И вот наступала заманчивая минута, когда я нажатием потаенной кнопки включал спрятанный в рюкзаке за спиной моторчик и взмывал над домом, из вертикального положения переходил в горизонтальное, распластав руки-крылья, точно Икар на картинках в книжках; я наслаждался полетом, скоростью, возможностью управлять телом, зависать и маневрировать, вздымающим волоса ветром и легким посвистом в ушах; я спустился ниже и летел, едва не задевая печные трубы, подо мной проплывали деревянные и кирпичные строения, обрамленные заборами из штакетника, улицы и переулки, деревья и кусты, играющая в мяч ребятня, снующие меж огородных грядок женщины с подоткнутыми подолами, парни и мужики, оседлавшие мотоциклы и велосипеды, проезжали, пыля, грузовики и редкие легковушки; на большой высоте прорезал облака реактивный истребитель, оставляя за собой ударявший в перепонки раскатистый гром, как при страшной грозе, и инверсионный след-автограф в виде струи легкого белого дыма; люди задирали головы, махали мне, что-то кричали, а я горделиво проносился над головами, удаляясь все дальше от пыльного чердачного окна, куда вскоре предстояло вернуться…
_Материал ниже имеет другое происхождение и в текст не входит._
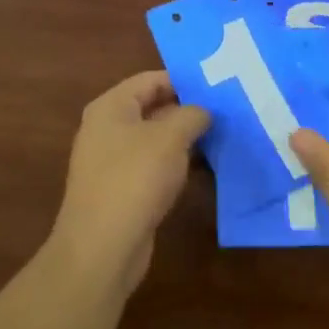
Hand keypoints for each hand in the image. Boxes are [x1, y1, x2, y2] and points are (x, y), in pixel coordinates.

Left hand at [48, 71, 209, 296]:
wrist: (102, 248)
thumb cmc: (135, 178)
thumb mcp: (170, 137)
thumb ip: (192, 115)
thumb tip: (204, 111)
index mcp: (111, 107)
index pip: (150, 80)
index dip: (183, 80)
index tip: (217, 86)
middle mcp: (107, 129)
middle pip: (153, 108)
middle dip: (188, 110)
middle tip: (226, 111)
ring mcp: (112, 162)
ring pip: (155, 140)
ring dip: (185, 140)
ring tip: (223, 137)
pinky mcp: (122, 191)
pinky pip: (153, 167)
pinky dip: (176, 165)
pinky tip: (204, 169)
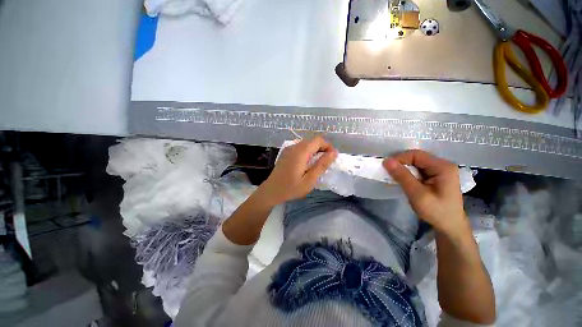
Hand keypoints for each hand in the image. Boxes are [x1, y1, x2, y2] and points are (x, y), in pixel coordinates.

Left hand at [257, 136, 337, 206]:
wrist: (271, 191)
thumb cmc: (291, 188)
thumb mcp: (310, 180)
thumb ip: (322, 165)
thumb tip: (334, 153)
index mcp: (301, 151)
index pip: (318, 140)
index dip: (328, 146)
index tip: (332, 158)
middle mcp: (294, 146)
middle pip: (312, 141)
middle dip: (322, 149)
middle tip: (326, 163)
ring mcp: (289, 149)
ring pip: (306, 144)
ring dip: (315, 151)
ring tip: (317, 164)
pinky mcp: (286, 153)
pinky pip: (300, 148)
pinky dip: (307, 152)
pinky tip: (306, 164)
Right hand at [383, 150, 466, 235]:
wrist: (450, 227)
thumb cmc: (436, 212)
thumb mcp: (417, 194)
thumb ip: (402, 176)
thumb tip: (387, 161)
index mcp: (443, 167)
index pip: (416, 155)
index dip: (400, 158)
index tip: (387, 168)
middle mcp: (443, 165)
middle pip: (416, 158)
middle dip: (401, 164)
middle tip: (389, 174)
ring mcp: (440, 170)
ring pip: (416, 164)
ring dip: (404, 170)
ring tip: (395, 179)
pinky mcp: (436, 176)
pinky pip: (418, 170)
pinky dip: (408, 174)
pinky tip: (404, 181)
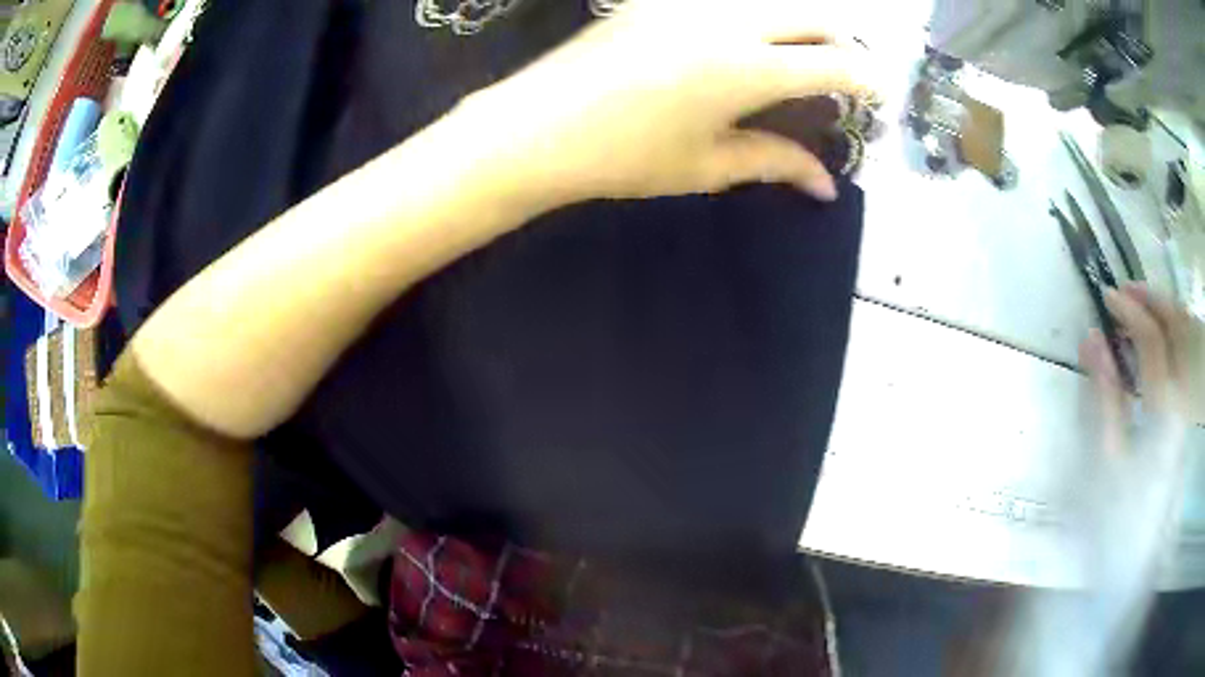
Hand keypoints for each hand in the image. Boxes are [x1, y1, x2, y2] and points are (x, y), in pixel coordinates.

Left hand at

В ту пору я слыхом не слыхивал ни о каком мальчике, жившем на крыше возле печной трубы. История эта вообще еще не была написана. Прочитав ее спустя лет десять, а то и больше, и уже совсем взрослым увидев мультфильм, я поразился открытию – я летал гораздо раньше Карлсона, приспособив для этого рожденный фантазиями реактивный ранец. Сколько мне тогда было – совсем ничего, и лишь почти семь десятилетий спустя придумали таки реактивные ранцы, начали летать, преодолевать Ла-Манш, изредка гибнуть. Воображение опережает прогресс…

Фантасмагорический, иллюзорный, обманчивый, причудливый, феерический мир поселился во мне с тех самых бдений и живет до сего времени. Иллюзия, глюки, одурь, бред, фантом, чертовщина, призрак, оцепенение, галлюцинация… Назовите, как хотите, но я действительно летал над городом, и никто не переубедит меня в обратном. Сон во сне, как сказал один писатель. А великий ученый развил мысль: разница между прошлым, настоящим и будущим – всего лишь упрямая и стойкая иллюзия.

Прожитые годы не избавили от нее, я продолжаю отдавать дань воображению, невесть откуда берущимся вольным фантазиям, не подменяю ими мир реальный, отнюдь, но примериваю на себя то и другое в самых разных сочетаниях, вынимаю необходимое, словно фокусник из рукава, в зависимости от потребностей души. Так мне, сочинителю, легче существовать, отстаивать свое одиночество, не страшась при этом впасть в мизантропию.